Zerknęła jeszcze raz do ojca, upewniając się, że niczego nie potrzebuje i zniknęła w swoim pokoju. Miała cztery nieodebrane połączenia od matki, ale postanowiła, że jutro wreszcie do niej oddzwoni. Zdecydowanie była ostatnią osobą, z którą chciała teraz rozmawiać.
Podeszła do okna, coraz bardziej przytłoczona poczuciem smutku i samotności. Drobny uśmiech błądził w kącikach jej ust, gdy dostrzegła światło w pokoju Liama. Tak bardzo pragnęła mu się zwierzyć; usłyszeć, że będzie przy niej. Nim zorientowała się, co robi, wybrała jego numer.

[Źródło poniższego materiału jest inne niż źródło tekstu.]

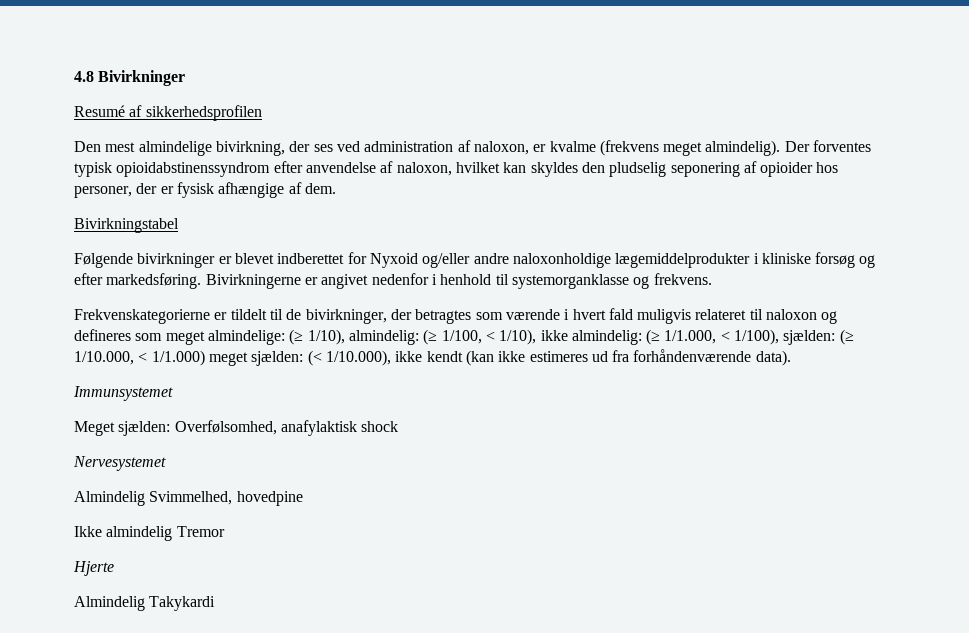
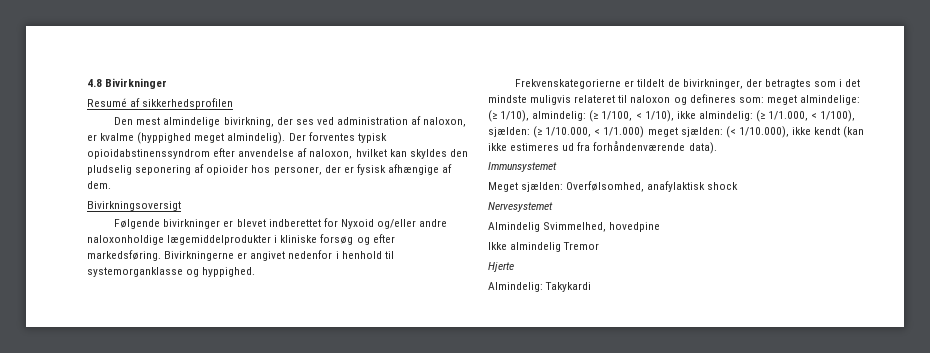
[599,140,659,156] (frekvens -> [137,132,192,144] (hyppighed
[74,218,179,233] Bivirkningstabel -> [87,201,181,211] Bivirkningsoversigt
[653,273,712,285] frekvens. -> [202,267,256,277] hyppighed.
[269,309,283,320] til -> (665, 83) none
[505,308,633,320] værende i hvert fald -> [839,79,861,87] [488,95,527,103] i det mindste
[135,333,163,341] som -> [738,97,764,103] som:
[74,596,145,611] Almindelig -> [488,282,543,292] Almindelig:

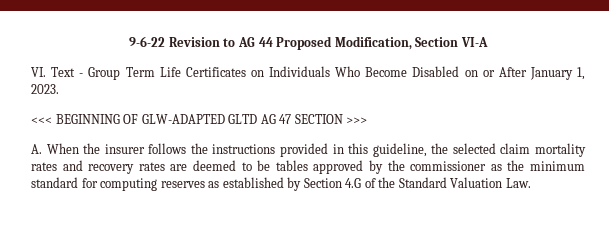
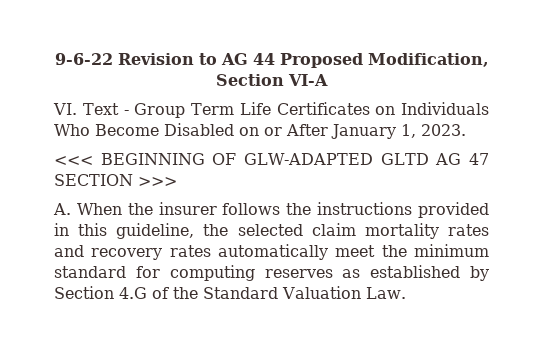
[170,160,502,174] are deemed to be tables approved by the commissioner as -> [218,244,376,260] automatically meet

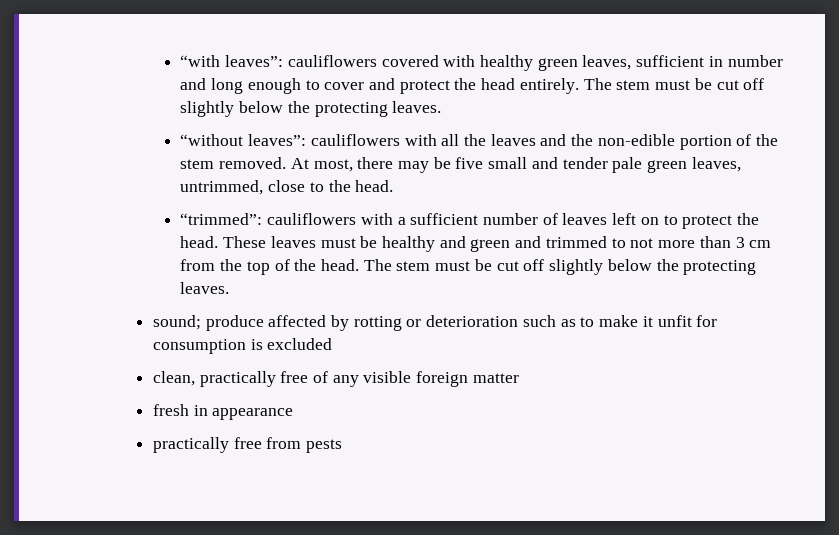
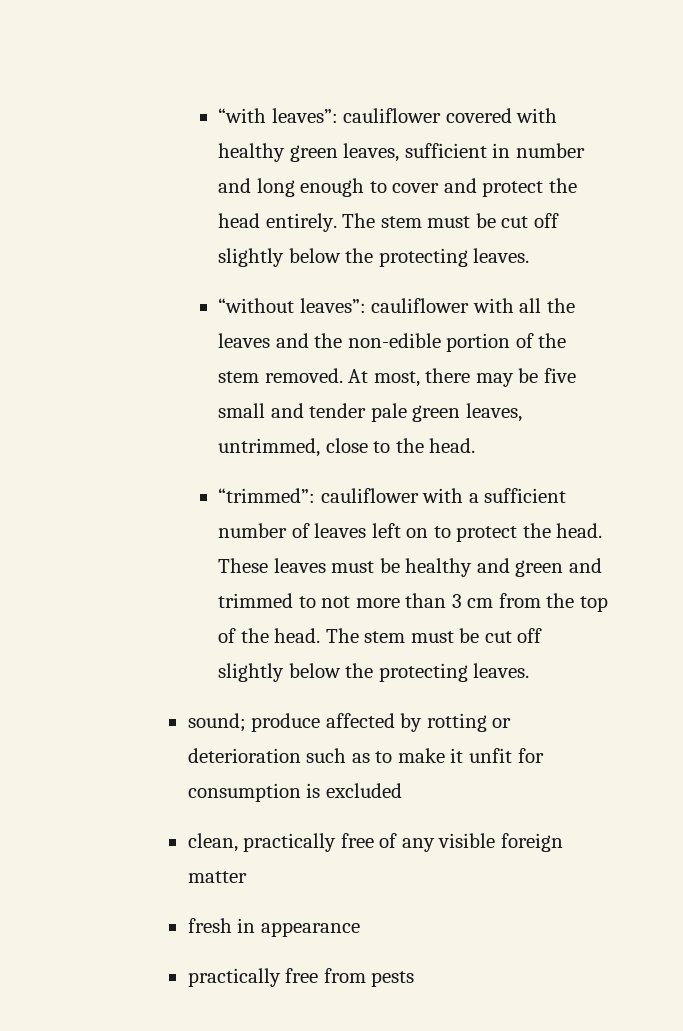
[287,55,377,67] cauliflowers -> [343,108,442,123] cauliflower
[310,134,400,146] cauliflowers -> [371,298,470,313] cauliflower
[267,213,357,225] cauliflowers -> [320,488,419,503] cauliflower

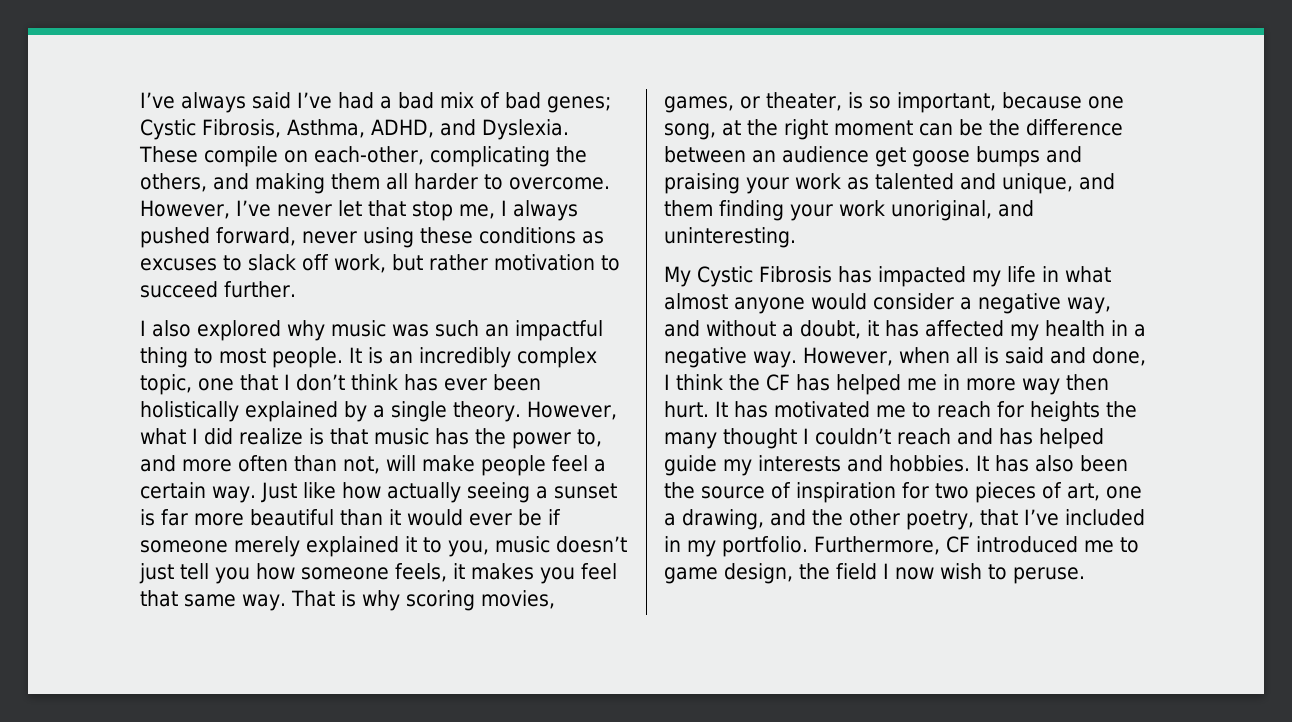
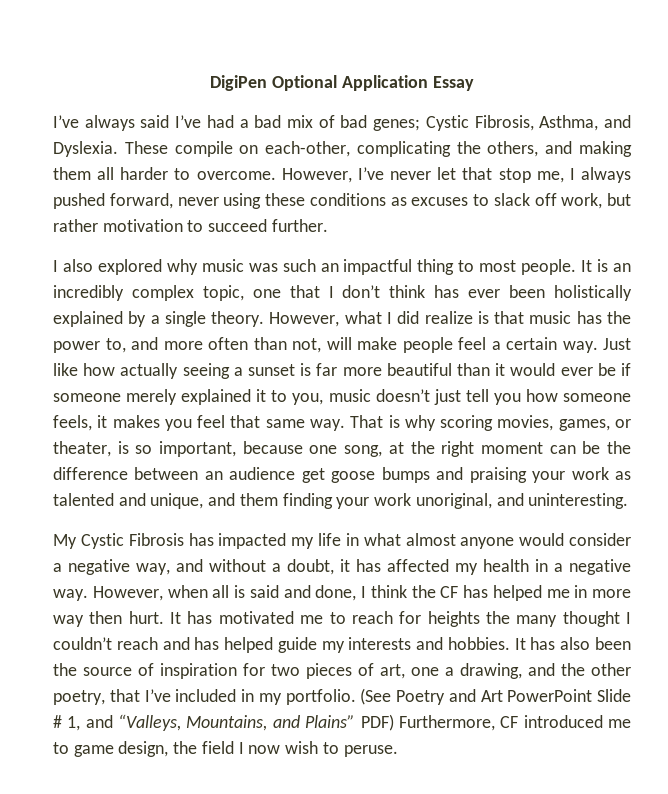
(140, 100) none -> [210,75,474,91] DigiPen Optional Application Essay //
[370,119,434,138] ADHD, -> (599, 123) none
(808, 546) none -> [360,688,631,705] [53,714,394,731] (See Poetry and Art PowerPoint Slide # 1, and “Valleys, Mountains, and Plains” PDF)

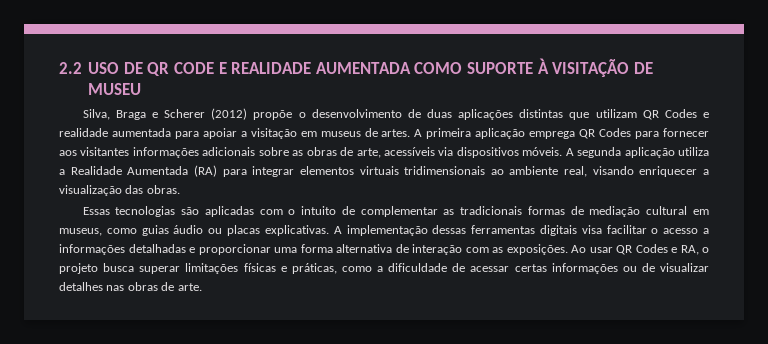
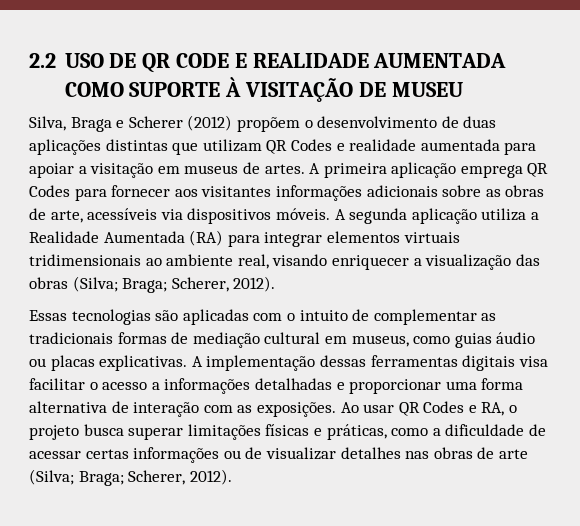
[253,110,293,120] propõe -> [236,117,300,132] propõem
[146,185,180,194] obras. -> [29,276,276,293] obras (Silva; Braga; Scherer, 2012).
[177,283,202,291] arte. -> [498,449,528,459] [29,469,232,486] arte (Silva; Braga; Scherer, 2012).

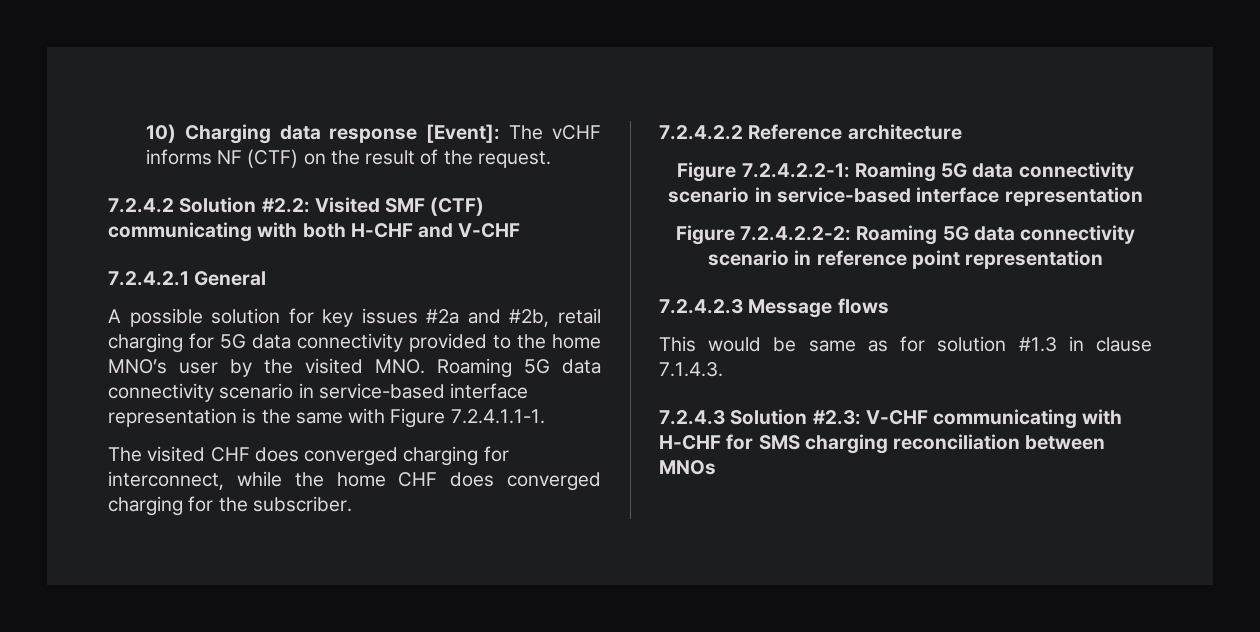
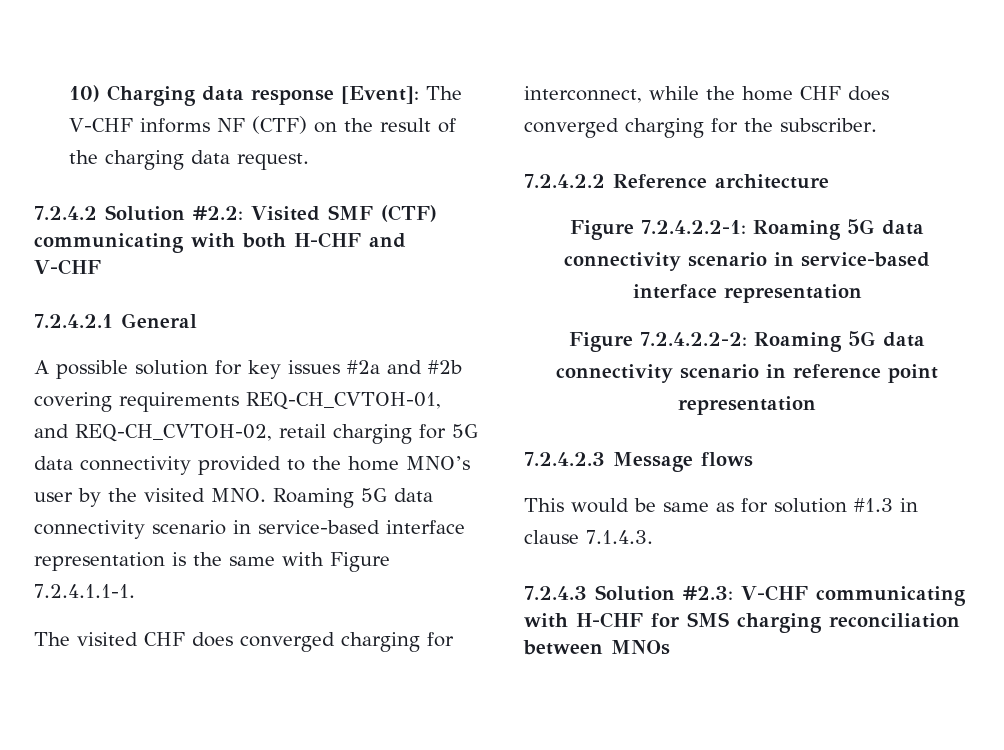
[551,125,601,140] vCHF -> [68,118,133,132] V-CHF
(473, 157) none -> [104,150,230,170] charging data
[509,309,550,327] #2b, -> [428,360,462,374] [34,392,441,412] [34,424,272,442] #2b covering requirements REQ-CH_CVTOH-01, and REQ-CH_CVTOH-02,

– Wyjdziesz na drzewo? – spytała, gdy odebrał.
Zgodził się bez wahania. Nie wiedziała, czy to z powodu desperacji słyszalnej w jej głosie, czy z ciekawości. Otworzyła okno i wspięła się na parapet. Przygryzła wargę, wchodząc niepewnie na gałąź i unosząc dłonie dla lepszego balansu. Zerknęła w dół i przeklęła pod nosem. Jakby nie mogła umówić się z nim na werandzie, gdzie miałaby stabilne podłoże pod nogami.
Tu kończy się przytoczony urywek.